**WHAT YOU WILL DO:** Each line from the one that contains "335 450 9.01" down to the last line of the material should be retyped exactly as it stands.

Start of DATA SUPPLIED

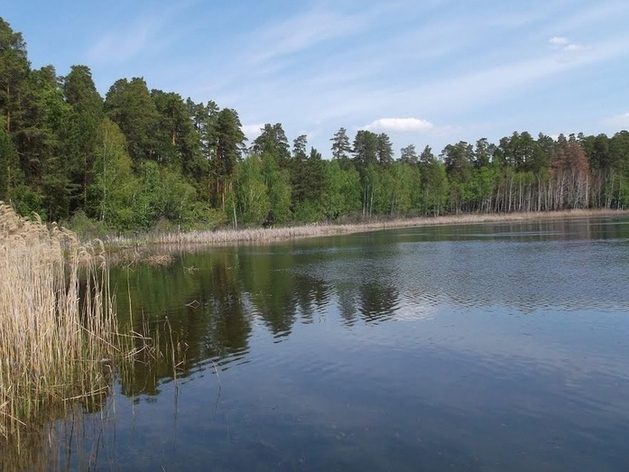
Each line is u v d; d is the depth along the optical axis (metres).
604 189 124.25
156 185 65.69
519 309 19.19
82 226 47.31
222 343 15.81
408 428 9.83
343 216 97.75
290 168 95.69
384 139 129.50
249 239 60.44
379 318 18.55
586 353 13.95
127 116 73.31
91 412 10.90
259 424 10.12
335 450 9.01
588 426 9.75
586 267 28.94
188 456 8.91
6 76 47.03
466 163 130.62
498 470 8.27
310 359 14.08
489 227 76.50
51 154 51.12
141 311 20.47
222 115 82.69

End of DATA SUPPLIED

**TASK RESPONSE:**
335 450 9.01
588 426 9.75
586 267 28.94
188 456 8.91
6 76 47.03
466 163 130.62
498 470 8.27
310 359 14.08
489 227 76.50
51 154 51.12
141 311 20.47
222 115 82.69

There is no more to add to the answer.